The Play About My Dad
nytheatre.com review by Martin Denton
June 21, 2011
Beautiful writing, striking direction, and a slew of excellent performances await you at The Play About My Dad, the final entry in this year's Americas Off Broadway Festival at 59E59. This new play by Boo Killebrew blends several profoundly moving stories about the catastrophe that was Hurricane Katrina with some meta-theatrical musings about family, perspective, and storytelling. There is much to take away from this ambitious work.
As the title suggests, this is a play that Killebrew has written about her father. Larry Killebrew lived in the town of Pass Christian, Mississippi in August, 2005; that town, right on the Gulf Mexico, was pretty much destroyed by Katrina. Larry is a doctor and he was witness to great tragedy during that violent week. Much of The Play About My Dad is an interwoven chronicle of some of what Larry saw and did.
We meet Mrs. Essie Watson, an elderly lady who Larry says raised him when he was a boy. She's now alone in her house, waiting for the "safe danger" of the coming storm, and also for her son Charlie to arrive from New Orleans to stay with her. Larry invites her to come to the hospital with him, but she's stubborn and wants to stay put—not even his last ditch effort ("They've got cable at the hospital") makes this gallant woman budge.

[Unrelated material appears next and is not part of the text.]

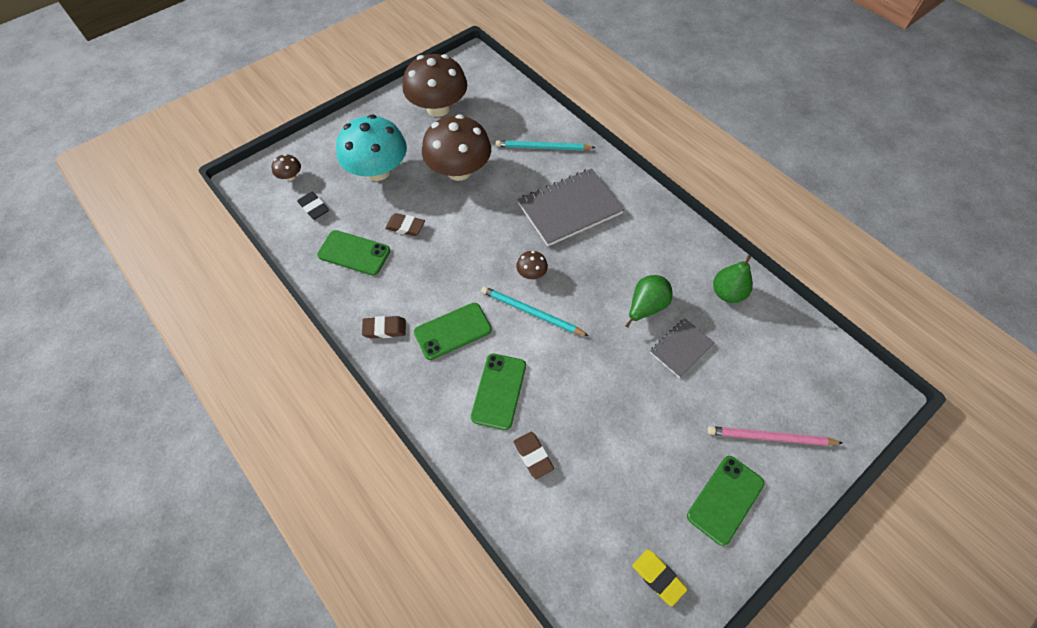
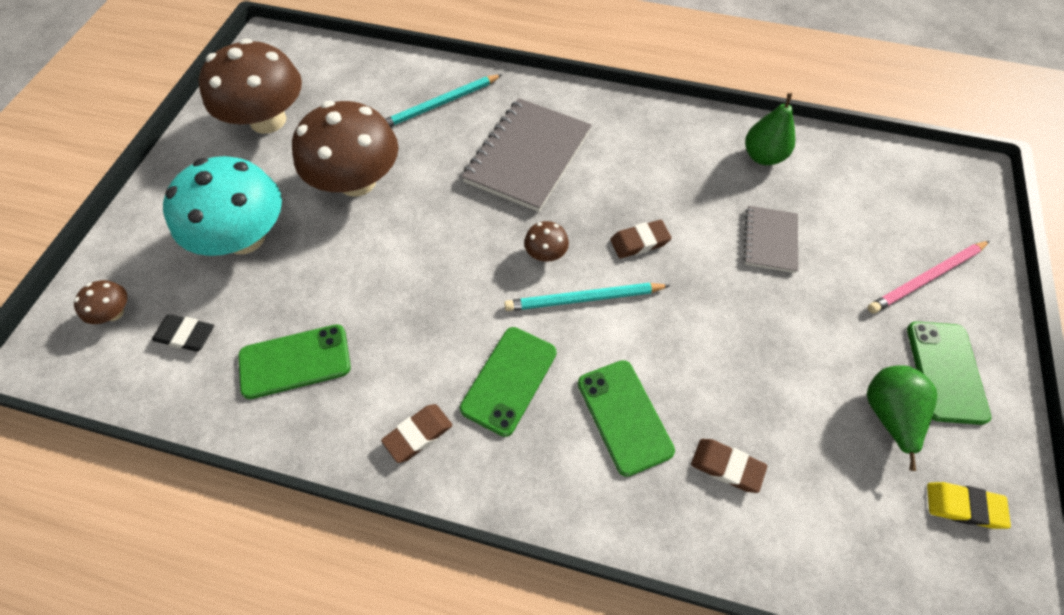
camera: 35 degrees left, 0 degrees up
brown eraser [385,213,425,236] -> brown eraser moved to [610,220,672,258]
green pear [625,275,673,328] -> green pear moved to [867,365,937,471]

We also meet Kenny Tyson and Neil Plitt, two EMT workers who happen to be on ambulance duty the night of August 28, when Katrina hits. Kenny and Neil are the same age as Larry's daughter, Boo, and Kenny still has tender feelings for her, although she hasn't been in town for years.

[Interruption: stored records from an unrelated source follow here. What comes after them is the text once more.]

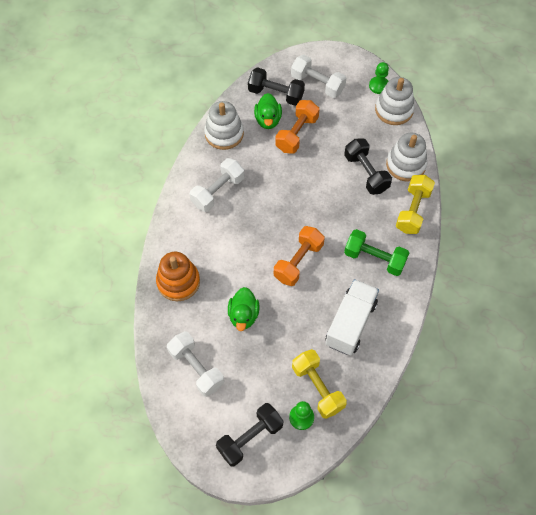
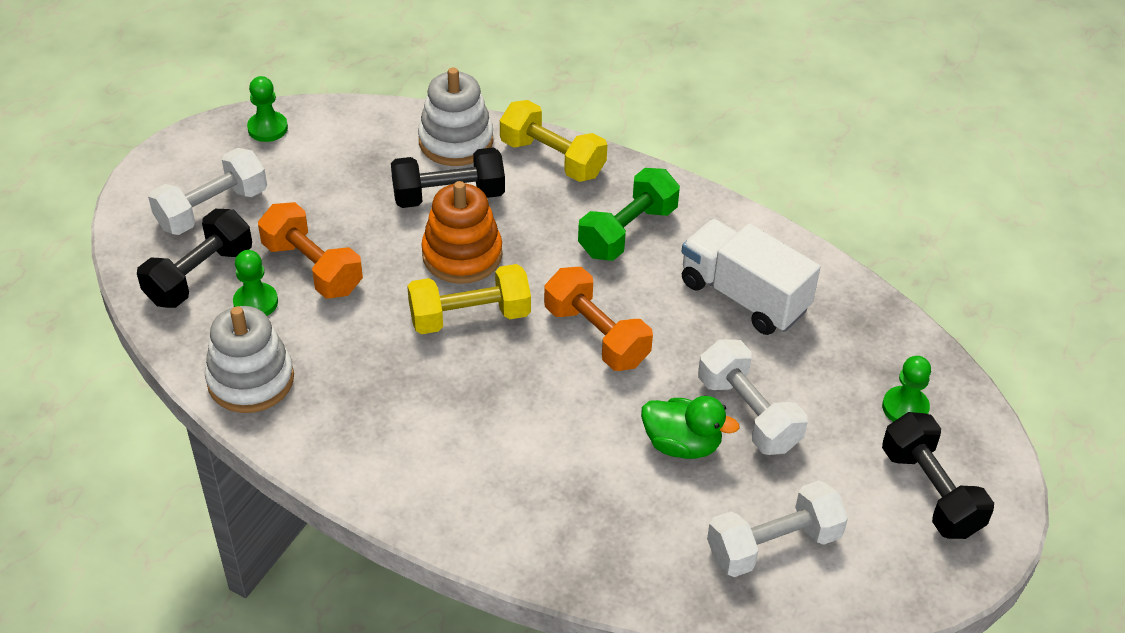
camera: 75 degrees left, 15 degrees down
orange stacking toy [156,252,200,301] -> orange stacking toy moved to [421,181,502,284]
white dumbbell [190,158,244,212] -> white dumbbell moved to [698,339,808,455]
green duck [254,93,282,129] -> green pawn [233,250,278,316]
yellow dumbbell [292,349,347,419] -> yellow dumbbell moved to [407,264,531,334]
white stacking toy [375,77,415,125] -> none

And we meet Jay and Rena Thomas, a young married couple with a five-year-old son named Michael. They've decided to wait out the storm at home, too, rather than fleeing to Georgia like their neighbors. Jay and Rena tell Michael they're going to have a hurricane party, and teach him to count the seconds between lightning and thunder strikes to figure out how far away the danger really is.
I don't think I'm giving anything away when I tell you that some of these people aren't going to survive the hurricane. The power and beauty is not in what happens but rather how Killebrew tells it. There is rich humanity here, and wondrous rich detail as well. Here's Mrs. Essie remembering going fishing with her father when she was a little girl:
We lived on the Bayou and there is nothing quite like those muddy waters at that time of day. It was eerie on that little boat at that hour—not scary, because nothing is scary with your daddy—but it was just a bit eerie. It was also so peaceful. It was so calm and peaceful in the sky, in the reed, and on the surface of the water. It's enough to make you all fussed up, all that peace, because you know that things are wild under the water.
These six people are the heart and soul of Killebrew's play, and they are brought to life with enormous compassion and skill by this cast. Geany Masai inhabits Mrs. Essie, while TJ Witham and Jordan Mahome are supremely convincing as Neil and Kenny, respectively. Juan Francisco Villa and Annie Henk are very moving as parents trying to cover up their bravado and then fear in front of the young son; David Rosenblatt, many years older than five, is astonishingly childlike as Michael.
If what frames and surrounds these remarkable tales—Boo and Larry talking about their own troubled relationship and memories—is less compelling, I think that's at least partly by design. Killebrew juxtaposes her own life journey toward an adult sense of perspective with events far more monumental than any she's personally come into contact with. Characters in the play talk about whether they know "everything they need to know before they die." The Play About My Dad is some of Killebrew's own search for that elusive but important knowledge.
Lee Sunday Evans directs the play on a spare but intriguing set (designed by Kate Sinclair Foster). Lots of the directorial choices work marvelously, but a couple felt very problematic, especially a key scene at the hospital where Larry works that's mostly invisible to about half of the audience. Jay Potter gives a nicely natural performance as Larry, with Anna Greenfield as Boo and Tracey Gilbert in the play's smallest role as Boo's mother. The meta-ness of the family sections of the play didn't quite work for me; I felt it added a layer of artifice rather than unveiling the hoped-for/promised deeper truth. But there's much that's moving and heartfelt and honest in this piece, and Killebrew's playwriting voice—along with those of this talented cast of actors—is certainly worth hearing.